We can see this plainly in Horse and Rider (Lot 423), painted in 1994. The composition features a young, robed female atop a majestic horse, in regal repose and wearing angel's wings, staff in hand, and surrounded by a mysterious trio of child-priests. The three boys stand atop mysterious orbs, binoculars poised intently towards a far-off horizon. The three boy-priests and young girl all "wear" hats that float effortlessly above their heads. They stand before a plain, Northern European stable. The viewer's gaze darts back and forth between the foreground and background, through a series of contrasting and receding masses and spaces, a snapshot of a blue sky with a small airplane embarking in a contrasting direction. A discreet paternal figure leans curiously out of a far off window frame. The paternal figure in the distance is that of his German gallerist from the same period, the girl, the daughter of one of his early patrons. As such, the painting becomes a quiet puzzle, a metaphor for the artist's present circumstances but also a tableau alluding to the challenges of an artist embarking on his own unique journey. Liu Ye gives equal weight to content and form, resulting in works that have the grace and rigor of Mondrian, but which also bear considerable emotional and symbolic weight and which reflect the personal journey of the artist.

In Composition for Mondrian (Lot 424), painted just one year later, we can see the further distillation of Liu's themes and methods. In a shallow interior space, the artist-as-child plays hide-and-seek with his muse, Rene Magritte, a winged priest-like figure who hovers improbably from a single blue balloon at the center of the canvas. The perpendicular and parallel lines of the floor where it meets the wall, the legs and slats of the chair, the edge of the curtain, all gently parallel the edges of the canvas itself, and, coupled with the reds, yellows, whites and blues of the composition, are further echoed by the presence of Mondrian's canvas itself, leaning gently against the wall, partially hidden by the long curtain.
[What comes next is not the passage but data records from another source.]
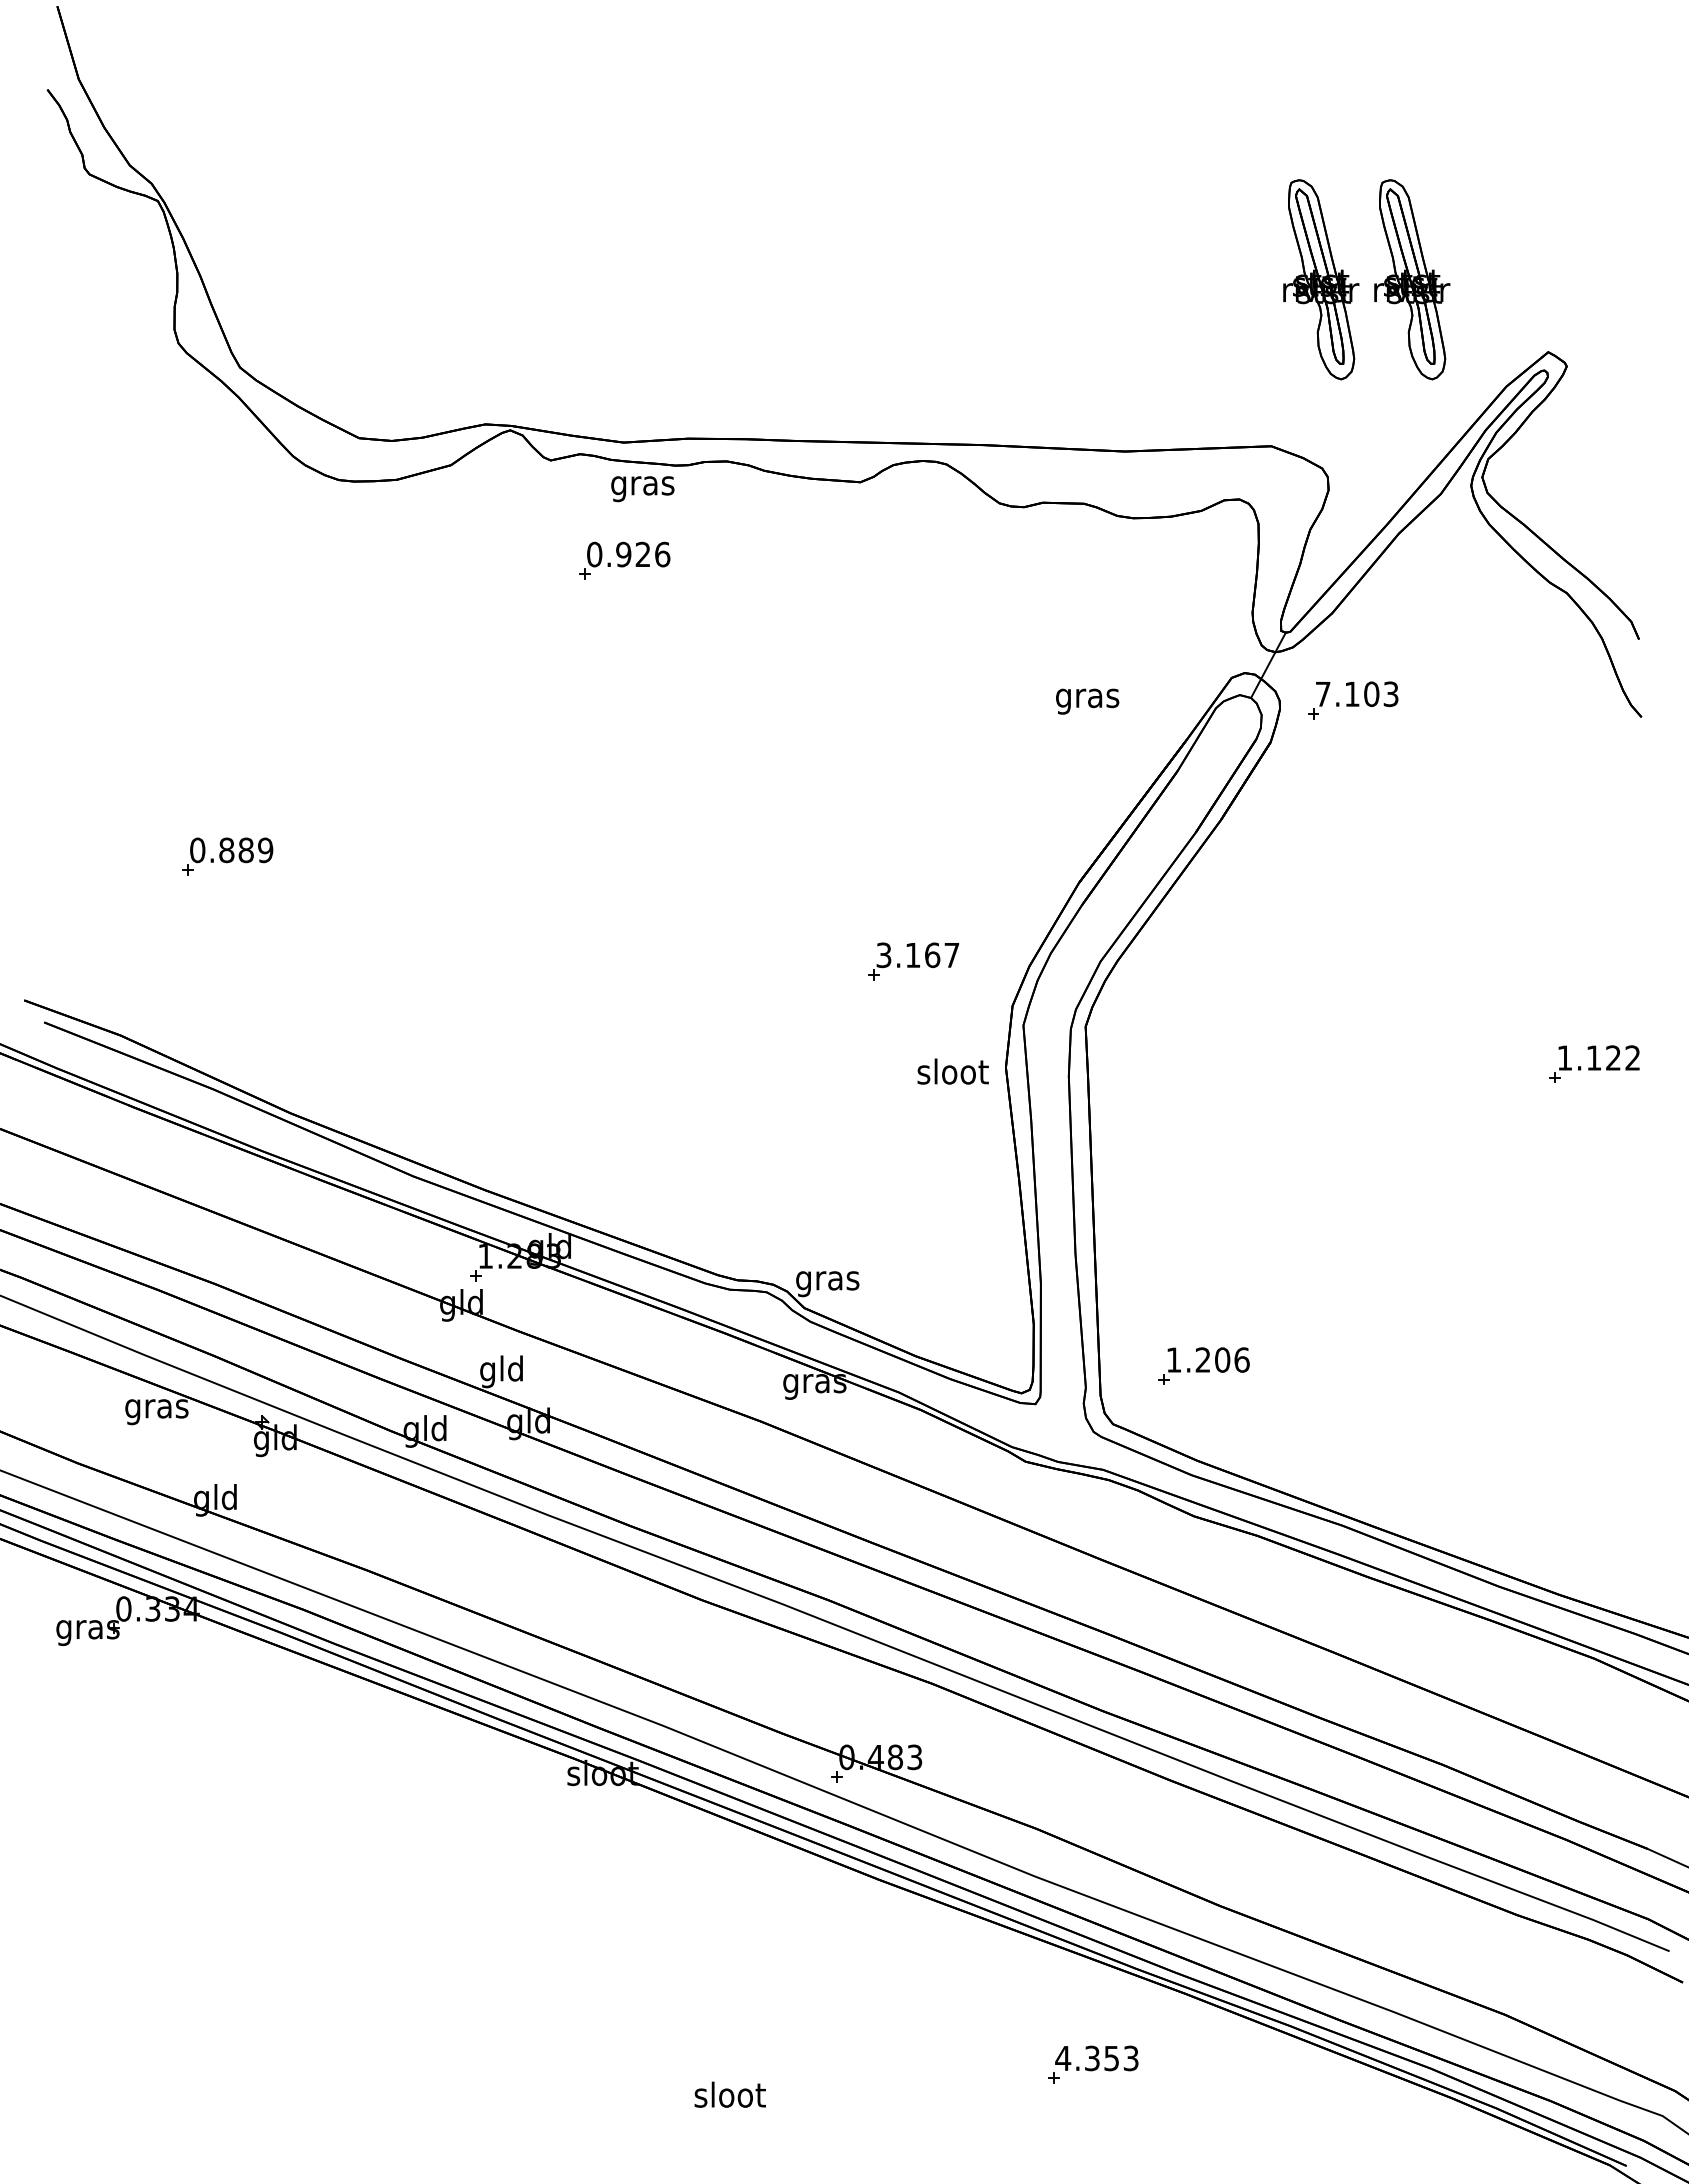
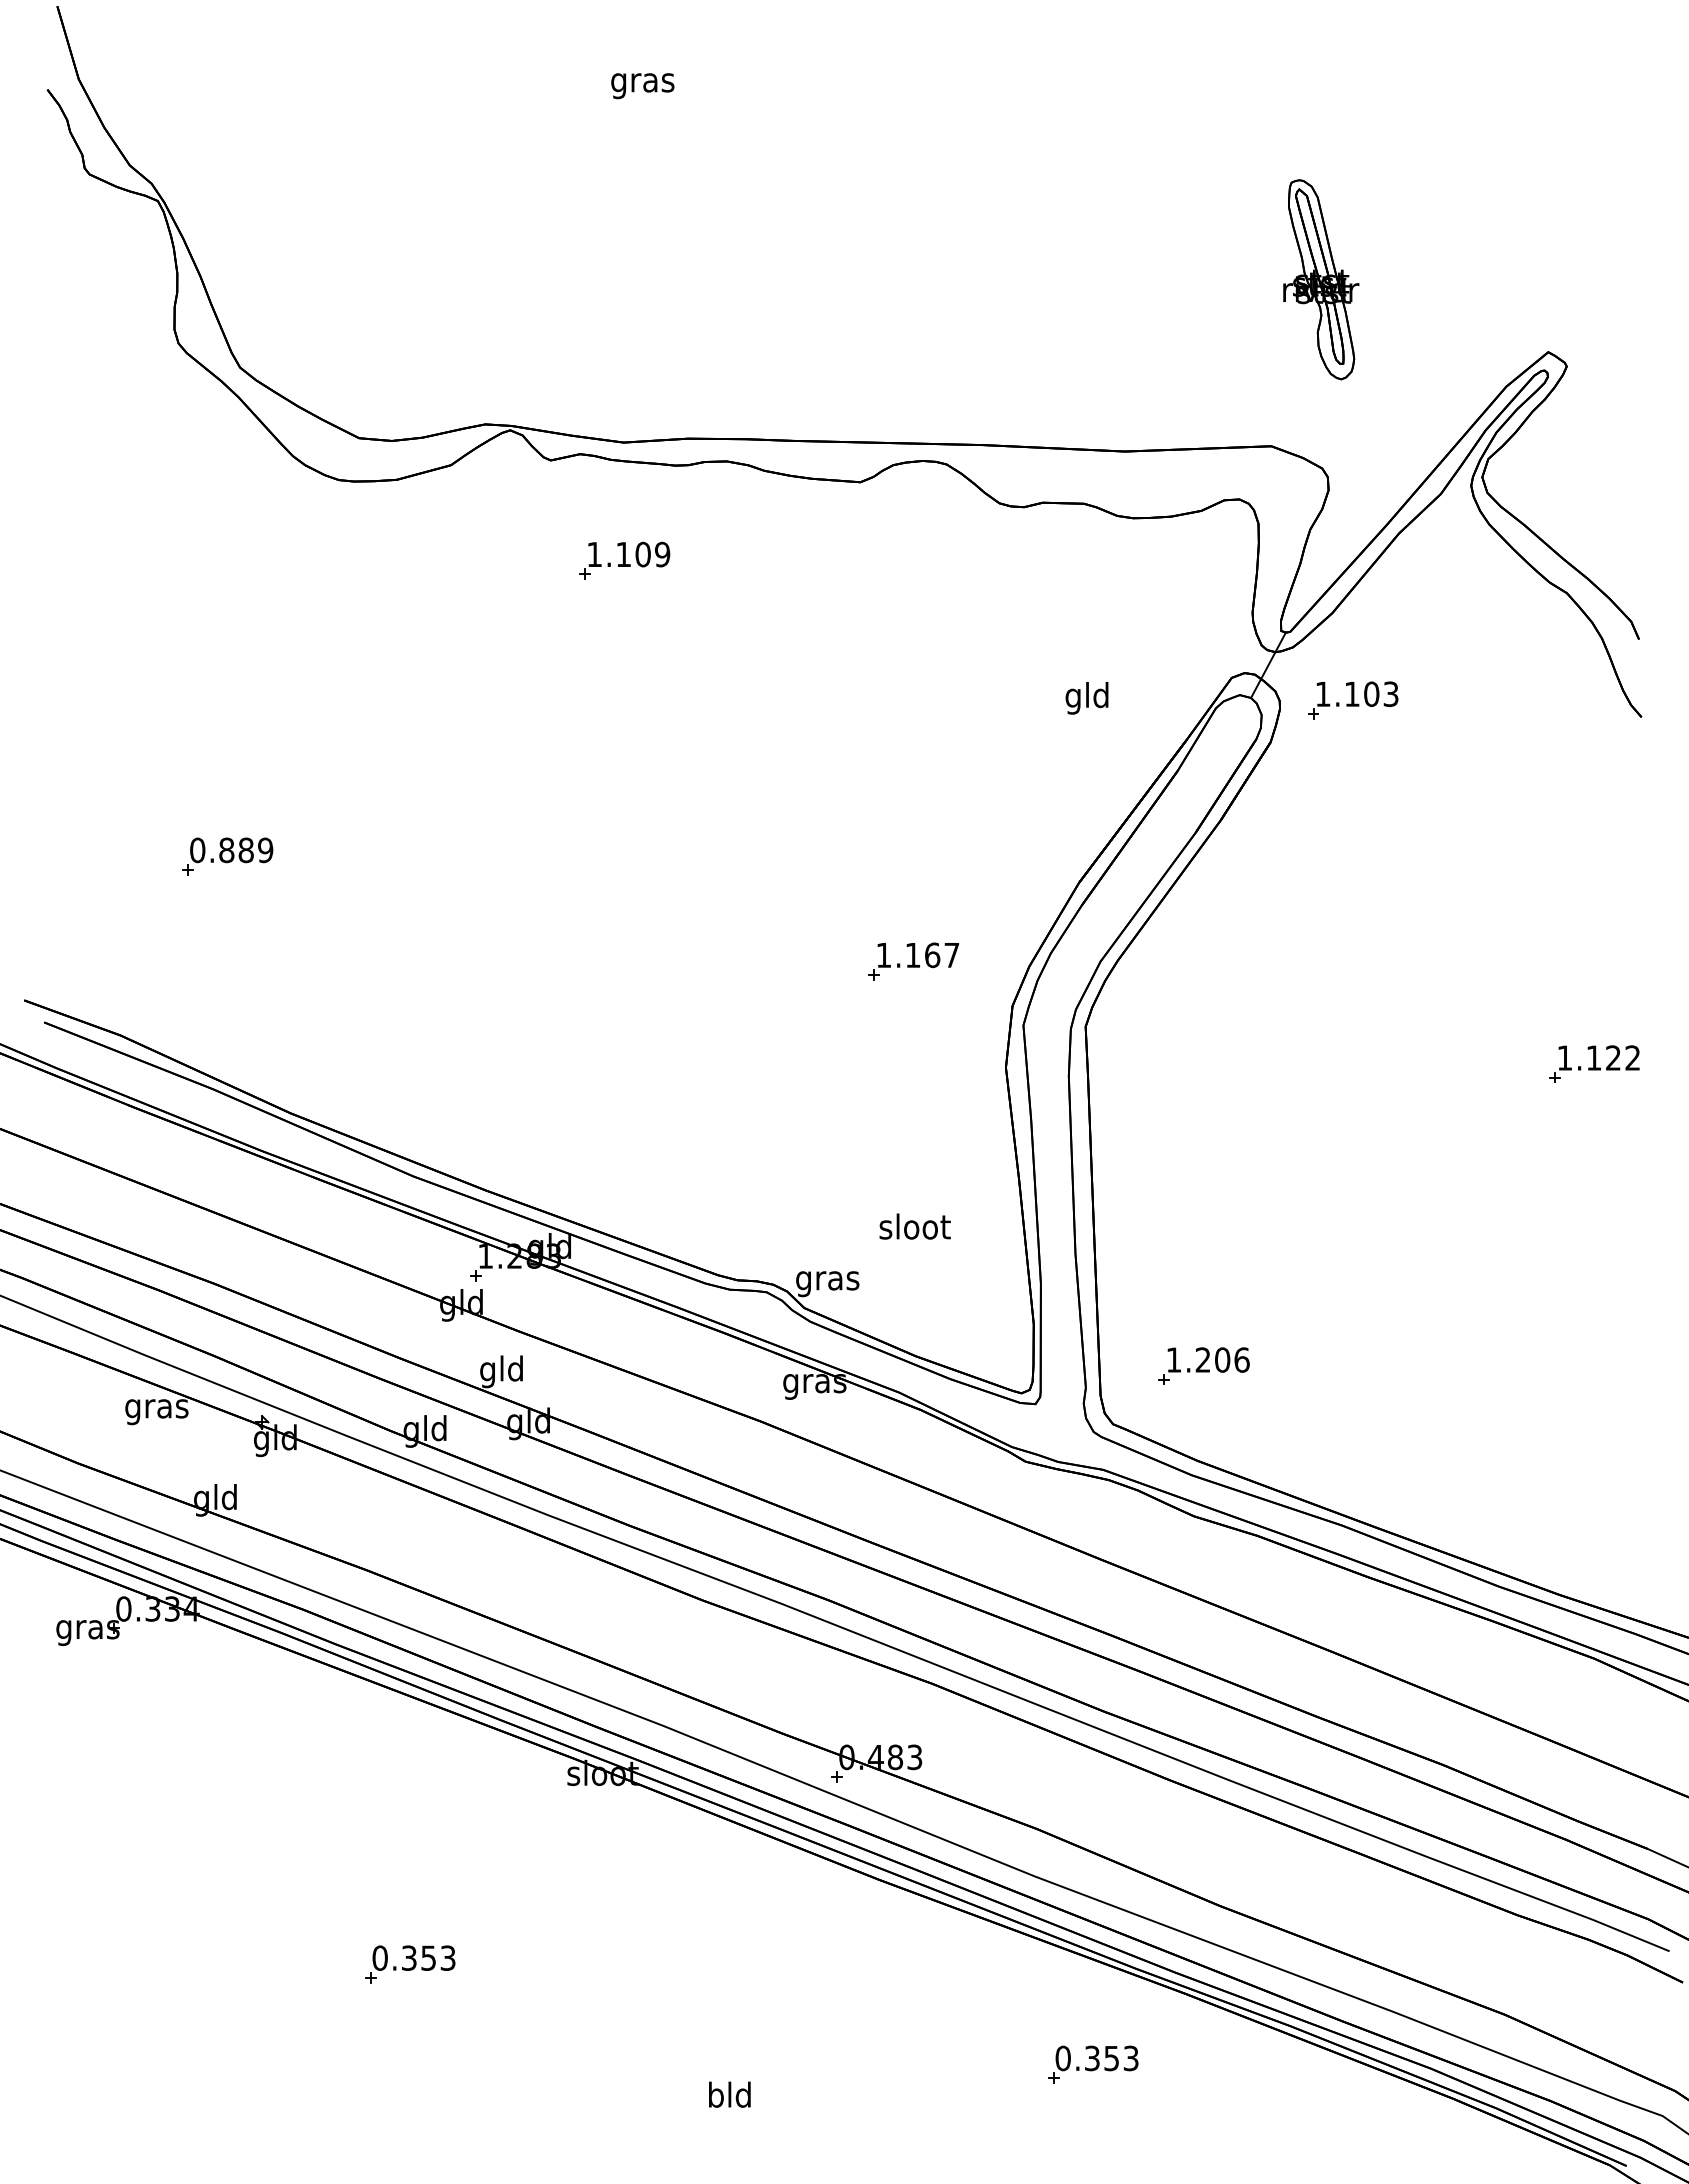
part at (1412, 279): present -> none
text at (642, 489) position: (642, 489) -> (642, 86)
text at (628, 554): 0.926 -> 1.109
text at (1323, 693): 7.103 -> 1.103
text at (1087, 698): gras -> gld
text at (883, 955): 3.167 -> 1.167
text at (952, 1071) position: (952, 1071) -> (914, 1226)
part at (410, 1964): none -> present
text at (1063, 2058): 4.353 -> 0.353
text at (729, 2094): sloot -> bld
The artist-as-child plays an ineffectual game of hide-and-seek, as he peers in plain view through the slats of the simple chair. This might also suggest child's play as a mock-prisoner, suggesting Liu's ambivalence as an artist, honoring his heroes while also seeking to escape them. This tableau also introduces essential aesthetic, philosophical and visual dualities that would be present in many of Liu's works henceforth: the play between that which is hidden and that which is revealed, between revelation and obscurity, between truth and mystery, between outer form and inner expression. Like a conductor commanding his symphony, between Horse and Rider and Composition for Mondrian, we see Liu at play with the themes, symbols and aesthetic strategies that have set him apart from his contemporaries and have established him as one of the most compelling painters of his generation.